To address the third factor (genetics), researchers at Sanford-Burnham recently turned to fruit flies.
Fly and human genes are so closely related that the sequences of newly discovered human genes, including many that contribute to disease, can often be matched up with fly counterparts.
Since fruit flies are relatively easy to work with (they’re small, breed quickly, and don’t require a lot of maintenance), they often give scientists clues to the functions of human genes and helps them develop drugs that target them.
As Dr. Rolf Bodmer, director of Sanford-Burnham’s Development and Aging Program, explains in the Journal of Cell Biology, “We use fruit flies to learn about the fundamental genetic mechanisms that are important for the development and function of the heart.”
Dr. Bodmer himself discovered early in his career that flies lacking Tinman, a protein that regulates the expression of other genes, fail to develop heart tissue during embryonic development. If Tinman is removed later during fly development, the flies’ hearts don’t function properly.
Now researchers in Dr. Bodmer’s lab, led by postdoctoral researcher Dr. Li Qian, uncovered a genetic network that controls heart development and function in fruit flies and mice, with additional clues that it might also play a role in human heart health.
In a study published June 20 in the Journal of Cell Biology, the researchers first found a genetic link between Tinman and a protein called Cdc42 in fruit flies. Cdc42 is well known to regulate actin filaments, which act like scaffolding to help cells maintain their shape. Without fully functioning Tinman and Cdc42, the flies’ hearts didn’t beat as regularly and heart muscle fibers weren’t arranged in a parallel, organized fashion like they are in normal flies.
But Dr. Bodmer, Dr. Qian, and colleagues didn’t stop with fruit flies—they also wanted to see if Tinman and Cdc42 affect heart development and function in mice. Indeed, they found that mice with reduced Tinman and Cdc42 levels experienced poor heart contraction and rhythm. But, in a final layer of complexity, the team also discovered how Tinman works—it inhibits microRNAs, small strands of genetic material that can influence protein production. More specifically, Tinman impairs one microRNA called miR1, which in turn decreases levels of Cdc42 and another gene. In other words, miR1 serves as the middleman in the interaction between Tinman and Cdc42, and the other genes they regulate.

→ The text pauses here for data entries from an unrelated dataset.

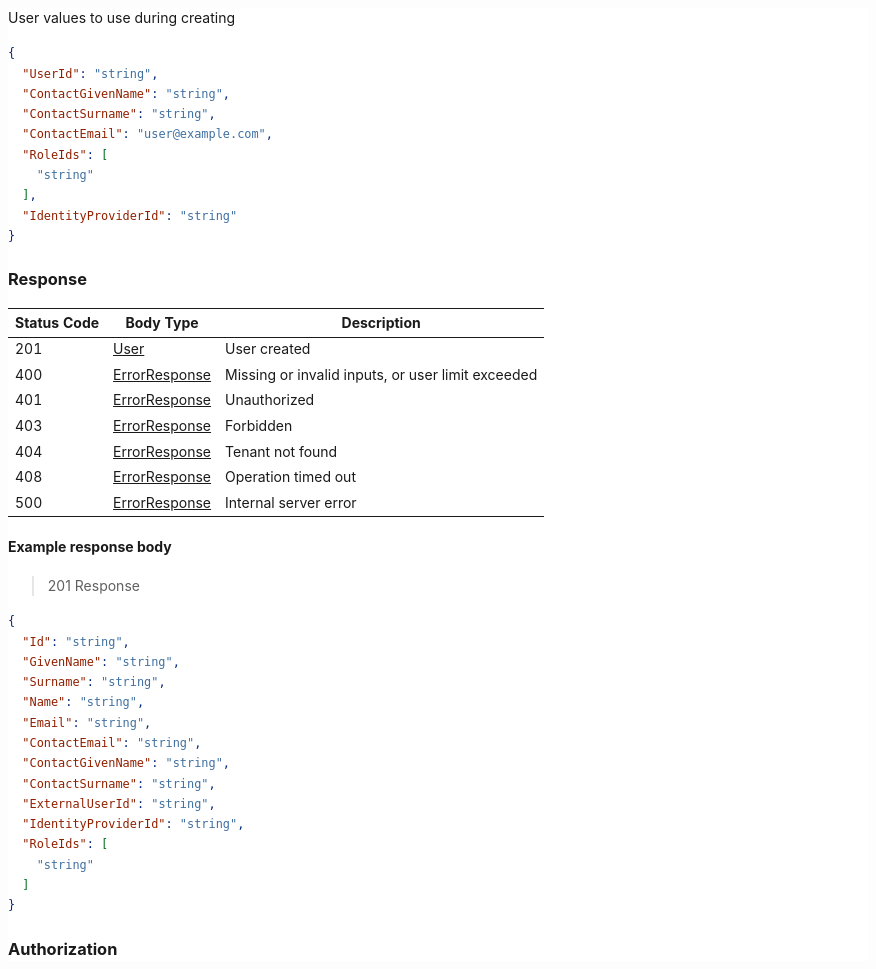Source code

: User values to use during creating<br/>

```json
{
  "UserId": "string",
  "ContactGivenName": "string",
  "ContactSurname": "string",
  "ContactEmail": "user@example.com",
  "RoleIds": [
    "string"
  ],
  "IdentityProviderId": "string"
}
```

### Response

|Status Code|Body Type|Description|
|---|---|---|
|201|[User](#schemauser)|User created|
|400|[ErrorResponse](#schemaerrorresponse)|Missing or invalid inputs, or user limit exceeded|
|401|[ErrorResponse](#schemaerrorresponse)|Unauthorized|
|403|[ErrorResponse](#schemaerrorresponse)|Forbidden|
|404|[ErrorResponse](#schemaerrorresponse)|Tenant not found|
|408|[ErrorResponse](#schemaerrorresponse)|Operation timed out|
|500|[ErrorResponse](#schemaerrorresponse)|Internal server error|

#### Example response body
> 201 Response

```json
{
  "Id": "string",
  "GivenName": "string",
  "Surname": "string",
  "Name": "string",
  "Email": "string",
  "ContactEmail": "string",
  "ContactGivenName": "string",
  "ContactSurname": "string",
  "ExternalUserId": "string",
  "IdentityProviderId": "string",
  "RoleIds": [
    "string"
  ]
}
```

### Authorization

Finally, to determine how their lab findings might translate into human disease, Dr. Qian and colleagues screened more than 600 heart disease patients to find mutations in the gene that codes for Cdc42. They found one patient with a Cdc42 mutation that was not found in healthy control patients, suggesting that malfunctions in this pathway might impact human health.
“Our next goal is to look for more genes that interact with Tinman or with other factors that we know are important for the heart,” says Dr. Bodmer.